*** RECORD EXCERPTS ***

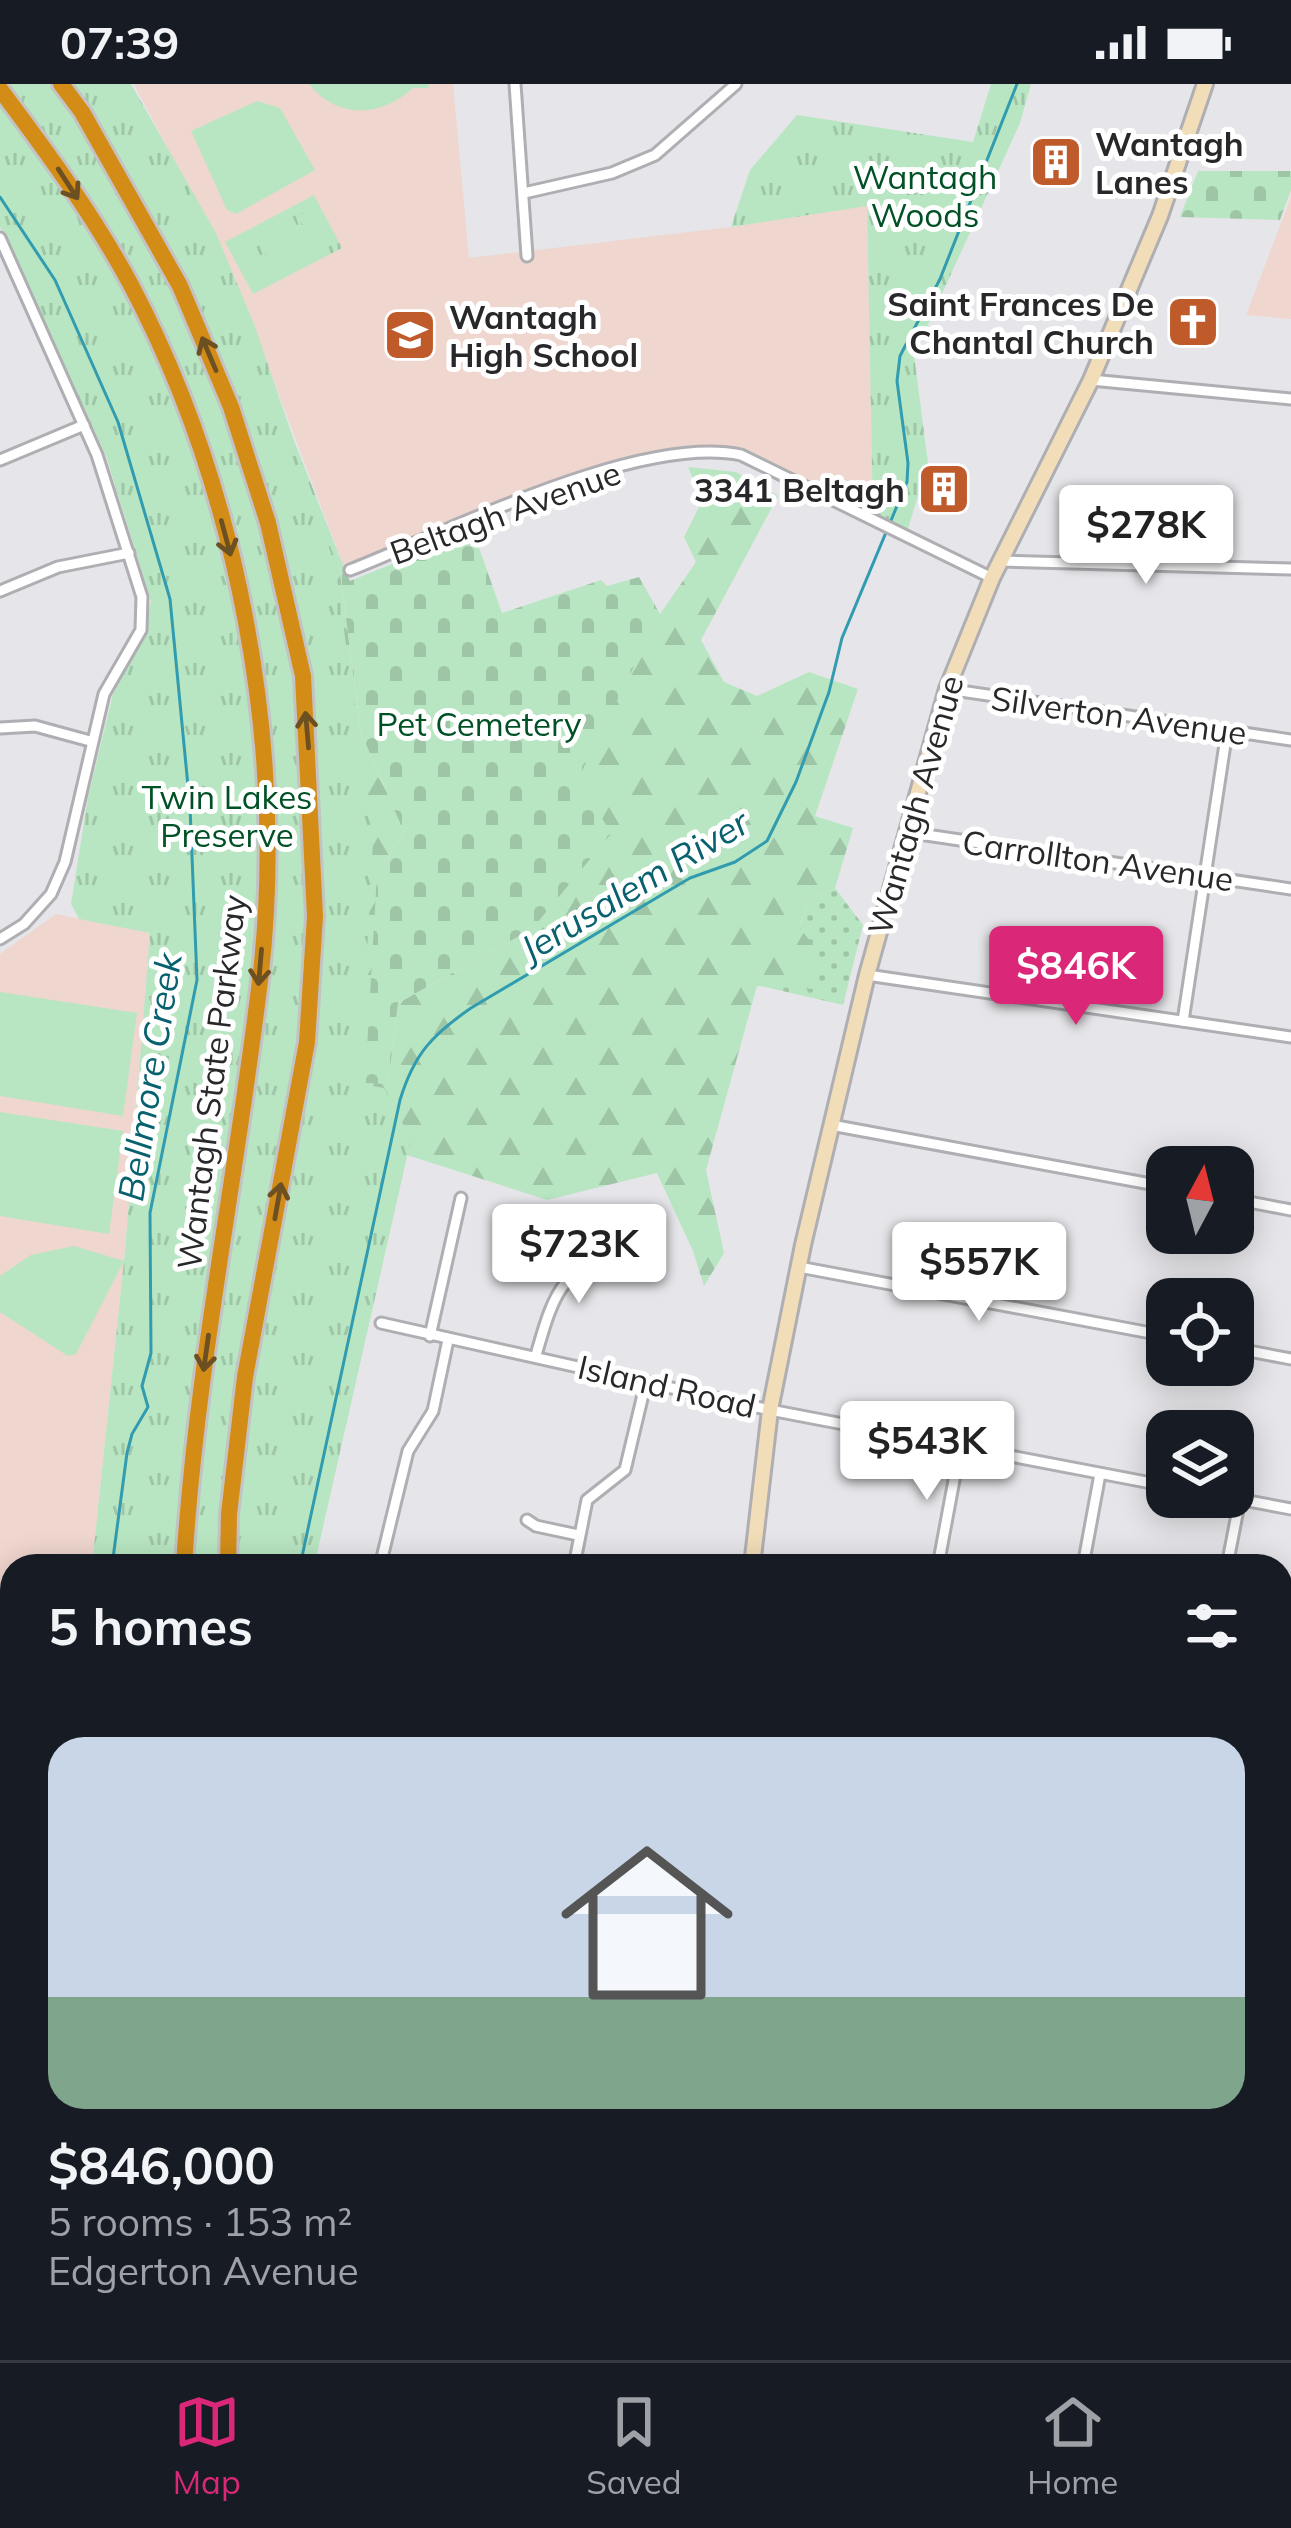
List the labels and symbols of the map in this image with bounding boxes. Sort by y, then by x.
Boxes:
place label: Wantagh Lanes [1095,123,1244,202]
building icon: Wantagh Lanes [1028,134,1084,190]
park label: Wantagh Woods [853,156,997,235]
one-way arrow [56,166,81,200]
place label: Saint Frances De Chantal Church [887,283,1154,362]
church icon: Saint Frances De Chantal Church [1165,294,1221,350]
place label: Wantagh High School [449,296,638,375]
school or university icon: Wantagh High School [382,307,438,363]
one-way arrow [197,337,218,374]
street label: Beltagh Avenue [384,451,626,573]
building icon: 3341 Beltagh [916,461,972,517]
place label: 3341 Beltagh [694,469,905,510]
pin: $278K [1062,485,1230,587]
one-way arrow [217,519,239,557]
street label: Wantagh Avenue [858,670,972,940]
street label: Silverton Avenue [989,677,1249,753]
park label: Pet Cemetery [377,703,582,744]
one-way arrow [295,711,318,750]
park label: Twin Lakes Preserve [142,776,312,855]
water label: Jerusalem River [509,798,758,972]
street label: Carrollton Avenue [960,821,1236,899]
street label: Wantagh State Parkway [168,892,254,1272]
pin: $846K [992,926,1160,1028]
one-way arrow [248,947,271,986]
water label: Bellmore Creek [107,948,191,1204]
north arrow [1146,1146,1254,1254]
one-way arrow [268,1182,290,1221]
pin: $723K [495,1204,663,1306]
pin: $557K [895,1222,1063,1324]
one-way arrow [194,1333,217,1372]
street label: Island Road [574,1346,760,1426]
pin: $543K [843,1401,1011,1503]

*** End of RECORD EXCERPTS ***

WHAT NEEDS TO BE DONE: Output the records above exactly as they are, leaving out the pictures.

SOLUTION:
List the labels and symbols of the map in this image with bounding boxes. Sort by y, then by x.
Boxes:
place label: Wantagh Lanes [1095,123,1244,202]
building icon: Wantagh Lanes [1028,134,1084,190]
park label: Wantagh Woods [853,156,997,235]
one-way arrow [56,166,81,200]
place label: Saint Frances De Chantal Church [887,283,1154,362]
church icon: Saint Frances De Chantal Church [1165,294,1221,350]
place label: Wantagh High School [449,296,638,375]
school or university icon: Wantagh High School [382,307,438,363]
one-way arrow [197,337,218,374]
street label: Beltagh Avenue [384,451,626,573]
building icon: 3341 Beltagh [916,461,972,517]
place label: 3341 Beltagh [694,469,905,510]
pin: $278K [1062,485,1230,587]
one-way arrow [217,519,239,557]
street label: Wantagh Avenue [858,670,972,940]
street label: Silverton Avenue [989,677,1249,753]
park label: Pet Cemetery [377,703,582,744]
one-way arrow [295,711,318,750]
park label: Twin Lakes Preserve [142,776,312,855]
water label: Jerusalem River [509,798,758,972]
street label: Carrollton Avenue [960,821,1236,899]
street label: Wantagh State Parkway [168,892,254,1272]
pin: $846K [992,926,1160,1028]
one-way arrow [248,947,271,986]
water label: Bellmore Creek [107,948,191,1204]
north arrow [1146,1146,1254,1254]
one-way arrow [268,1182,290,1221]
pin: $723K [495,1204,663,1306]
pin: $557K [895,1222,1063,1324]
one-way arrow [194,1333,217,1372]
street label: Island Road [574,1346,760,1426]
pin: $543K [843,1401,1011,1503]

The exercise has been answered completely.